Beyond Curie—a design project celebrating women in STEM
They changed history and the world often without recogntiion

Katherine Johnson

A girl who loved to count who became the woman who sent a man to the moon



Katherine Johnson led an extraordinary life. Born in 1918 in White Sulpher Springs, West Virginia, she grew up grades ahead of her peers in school. She excelled in mathematics in college and graduated with the highest honors in 1937, taking a job teaching at a black public school in Virginia afterward. When West Virginia finally decided to quietly desegregate its schools, she was one of three black students to integrate West Virginia’s graduate schools. She enrolled in the graduate mathematics program at West Virginia University.

In 1952, a relative told her about open positions at the all-black West Area Computing section at the National Advisory Committee for Aeronautics’ (NACA’s) Langley laboratory Led by Dorothy Vaughn. NACA soon became NASA after the 1957 launch of the Soviet satellite Sputnik. At NASA, Katherine did trajectory analysis for Alan Shepard’s May 1961 mission Freedom 7, America’s first human spaceflight. In 1960, she made history as the first woman in the Flight Research Division that had received credit as an author of a research report. The report, coauthored with Ted Skopinski laid out the equations describing an orbital spaceflight in which the landing position of the spacecraft is specified. 
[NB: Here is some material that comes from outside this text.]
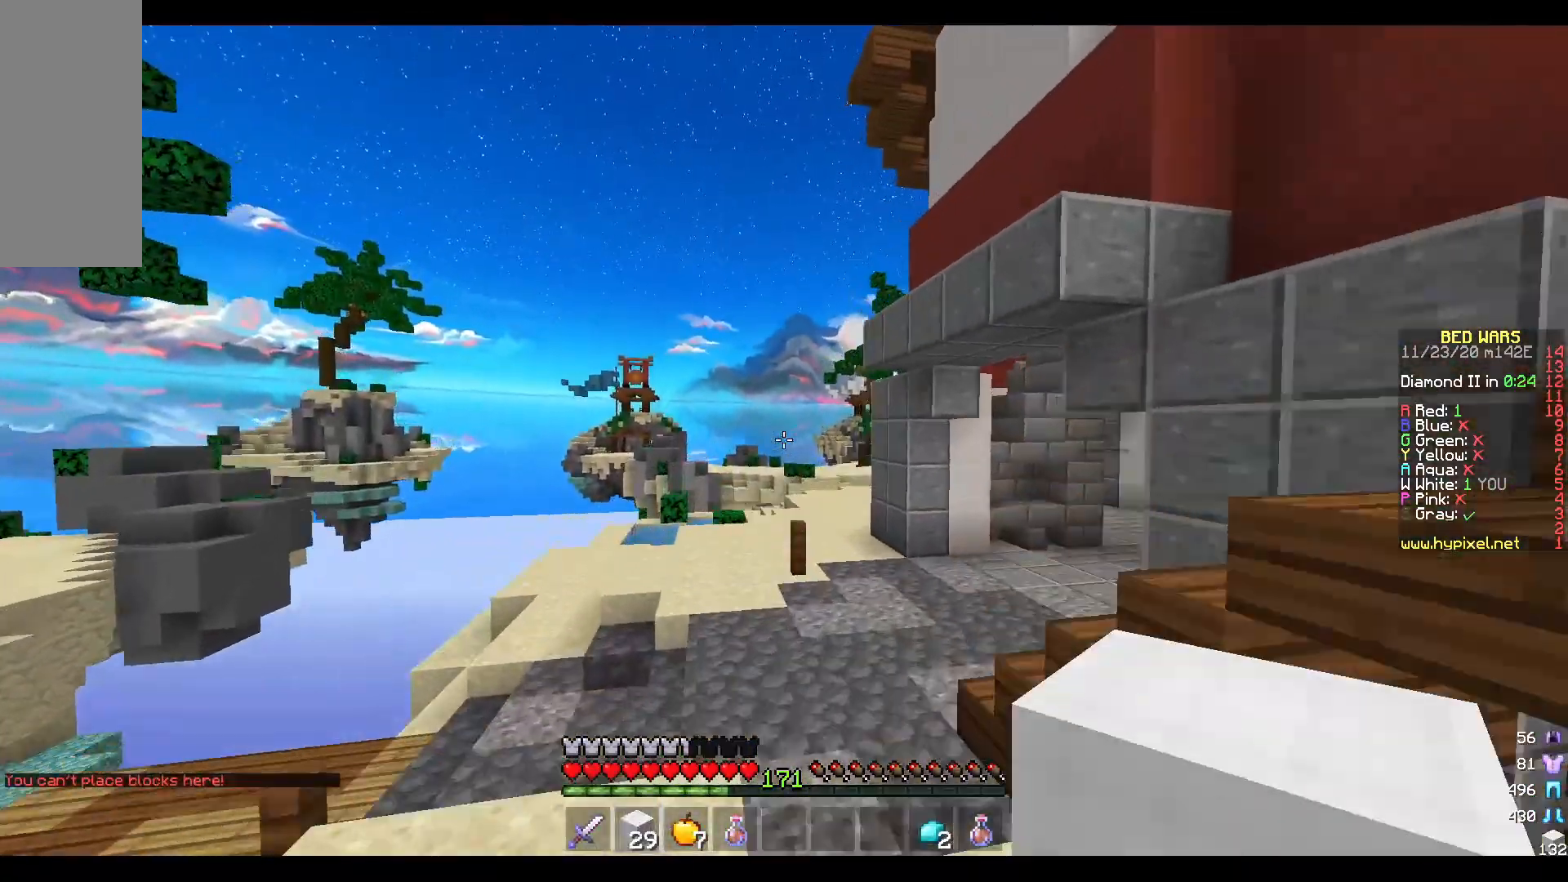
{"keys": ["d", "w"], "mouse": ["left"], "events": [[333, "d", "down"], [500, "mouse_left", "down"]]}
In 1962, as NASA prepared for the orbital mission of John Glenn, Katherine was personally called upon by Glenn to ensure his safety by recalculating and rechecking flight trajectories that had already been programmed into the computer. Glenn’s flight was a success, and turned the tide of the Space Race. 

Her calculations were also critical to the 1969 Apollo 11 flight to the moon. For her incredible contributions to space exploration in her 30 years at NASA, she was awarded the Presidential Medal of Freedom by President Obama, America's highest civilian honor.